Several initiatives have been announced ahead of the Federal Budget that will require reasonable funding, such as a new residential aged care funding system, a new Star Ratings system for aged care providers, and much more.
As well as a number of planned future changes to the sector, like mandated 24/7 nursing in residential aged care facilities.
The Federal Labor Government has also promised it would fund a proposed pay rise for aged care workers, although that decision is still several months away.
Senator Gallagher said the Government will have to make some big decisions to follow through on the promise of additional funds for the aged care sector.
“Some of those difficult decisions are how we reprioritise, how we make savings, and how we make room for all of the good ideas that people are coming forward with,” Senator Gallagher told ABC News.
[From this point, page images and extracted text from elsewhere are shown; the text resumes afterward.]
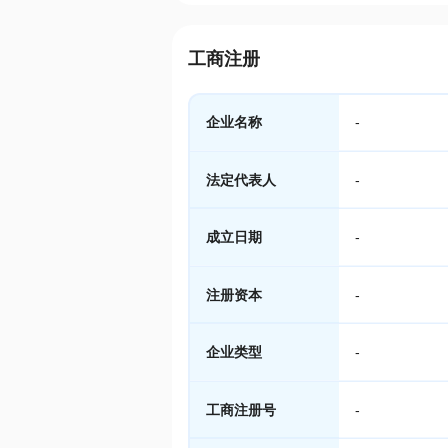
工商注册
企业名称
-
法定代表人
-
成立日期
-
注册资本
-
企业类型
-
工商注册号
-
“The budget is in such a difficult position and all of the kind of challenges – aged care, the National Disability Insurance Scheme (NDIS), servicing the debt that we have inherited – these are all programs that are growing very fast and we have to make room to manage them.
Senator Gallagher also said the Federal Government has the additional challenge of coordinating funding for promised outcomes from last week’s Jobs and Skills Summit, including an increase to the skilled migration cap.
Aged & Community Care Providers Association (ACCPA) Interim Chief Executive Officer (CEO) Paul Sadler says a sustainable funding model in the October Budget is required to ensure Federal Government promises are made.
“The government’s promise of a 10% increase in funding – with the introduction of the new Australian National Aged Care Classification (AN-ACC) residential aged care funding model – glosses over the fact that all of that additional funding will go towards hiring extra staff in order to meet the requirement for 200 minutes of care per resident per day by October 2023,” Mr Sadler said
“There is also the need to introduce Registered Nurses 24/7 into all aged care homes and the need to work through the impact of changes to the home and community care program.
“This brings us back to the issue of funding and the need for a sustainable funding model for aged care into the future.
A recent survey by Essential Research found that 70% of Australians want to see funding increased for the aged care sector.
At the time of the survey, Tim Hicks, General Manager Policy and Advocacy for the ACCPA said that aged care funding was completely inadequate and needs to be increased to meet modern expectations of support and care.
Mr Hicks added that aged care workers need to be reflected in the October Budget.
“The Government should seize the opportunity in the upcoming Federal Budget to address the workforce shortage crisis and provide financial support for the long-term sustainability of quality aged care facilities and at-home care programs,” he told HelloCare in August.
The sector is hoping the budget will provide more support for the aged care sector than the previous Liberal Government’s March budget.